_Given text_
⁂
Levi Bullerman

Current position
- Title: Interim head coach
- Team: Southwest Minnesota State
- Conference: NSIC
- Record: 0–0

Biographical details
- Born: c. 1986 (age 39–40) Adrian, Minnesota
- Education: Southwest Minnesota State University (2010) Greenville University

Playing career
- 2005–2009: Southwest Minnesota State
- Position: Linebacker

Coaching career (HC unless noted)
- 2010: Illinois College (DL)
- 2011–2012: Presentation (ST/LB)
- 2013–2016: Minnesota Crookston (assistant)
- 2017: Minnesota Crookston (DC)
- 2018–2021: Southwest Minnesota State (LB)
- 2022–2026: Southwest Minnesota State (DC/LB)
- 2026–present: Southwest Minnesota State (interim HC)

Head coaching record
- Overall: 0–0

= Levi Bullerman =

American football coach

Levi Bullerman is an American college football coach. He is the interim head football coach at Southwest Minnesota State University, a position he has held since September 2026 following the retirement of Scott Underwood. He previously coached at Illinois College, Presentation College, and the University of Minnesota Crookston. He played football at Southwest Minnesota State as a linebacker.

==Playing career==
Bullerman was a member of the Southwest Minnesota State Mustangs from 2005 to 2009. He earned four varsity letters and started for three seasons at linebacker. A team captain in 2009, he recorded 154 tackles, five sacks, and three interceptions in 44 career games.
⁂
_Request 1_
Repeat the passage of the coach biography starting at "American football coach" and ending at "as a linebacker.".
The rows that follow have no connection to the coach biography above.
⁂
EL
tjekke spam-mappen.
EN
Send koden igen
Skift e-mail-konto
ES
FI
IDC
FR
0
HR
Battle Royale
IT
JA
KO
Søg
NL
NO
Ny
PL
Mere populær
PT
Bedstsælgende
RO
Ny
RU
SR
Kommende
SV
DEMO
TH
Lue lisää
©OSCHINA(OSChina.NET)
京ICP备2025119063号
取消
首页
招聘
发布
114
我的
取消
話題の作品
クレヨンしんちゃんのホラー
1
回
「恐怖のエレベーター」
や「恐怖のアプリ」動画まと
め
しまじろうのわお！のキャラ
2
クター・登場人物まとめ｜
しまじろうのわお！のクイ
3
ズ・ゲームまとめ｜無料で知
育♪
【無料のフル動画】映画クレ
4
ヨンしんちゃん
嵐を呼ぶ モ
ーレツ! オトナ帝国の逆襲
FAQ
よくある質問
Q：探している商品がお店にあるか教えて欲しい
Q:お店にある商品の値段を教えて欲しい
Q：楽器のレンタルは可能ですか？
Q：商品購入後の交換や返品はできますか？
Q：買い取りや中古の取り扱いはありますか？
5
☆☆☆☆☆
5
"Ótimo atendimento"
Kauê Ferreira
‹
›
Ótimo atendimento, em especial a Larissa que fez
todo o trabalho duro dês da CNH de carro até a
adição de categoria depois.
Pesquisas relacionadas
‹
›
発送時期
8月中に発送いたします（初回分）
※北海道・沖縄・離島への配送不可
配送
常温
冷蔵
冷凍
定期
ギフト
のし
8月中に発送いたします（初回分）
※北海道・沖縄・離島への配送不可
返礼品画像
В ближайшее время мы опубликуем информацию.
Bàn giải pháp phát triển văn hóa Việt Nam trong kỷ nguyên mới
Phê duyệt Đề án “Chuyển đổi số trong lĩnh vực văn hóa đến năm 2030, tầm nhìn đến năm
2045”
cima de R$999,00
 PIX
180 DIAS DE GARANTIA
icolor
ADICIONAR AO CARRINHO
⁂
_Request 2_
Identify each line of the rows that contains the string "atendimento".

_Answer area 1_
American football coach

Levi Bullerman is an American college football coach. He is the interim head football coach at Southwest Minnesota State University, a position he has held since September 2026 following the retirement of Scott Underwood. He previously coached at Illinois College, Presentation College, and the University of Minnesota Crookston. He played football at Southwest Minnesota State as a linebacker.

_Answer area 2_
"Ótimo atendimento"
Ótimo atendimento, em especial a Larissa que fez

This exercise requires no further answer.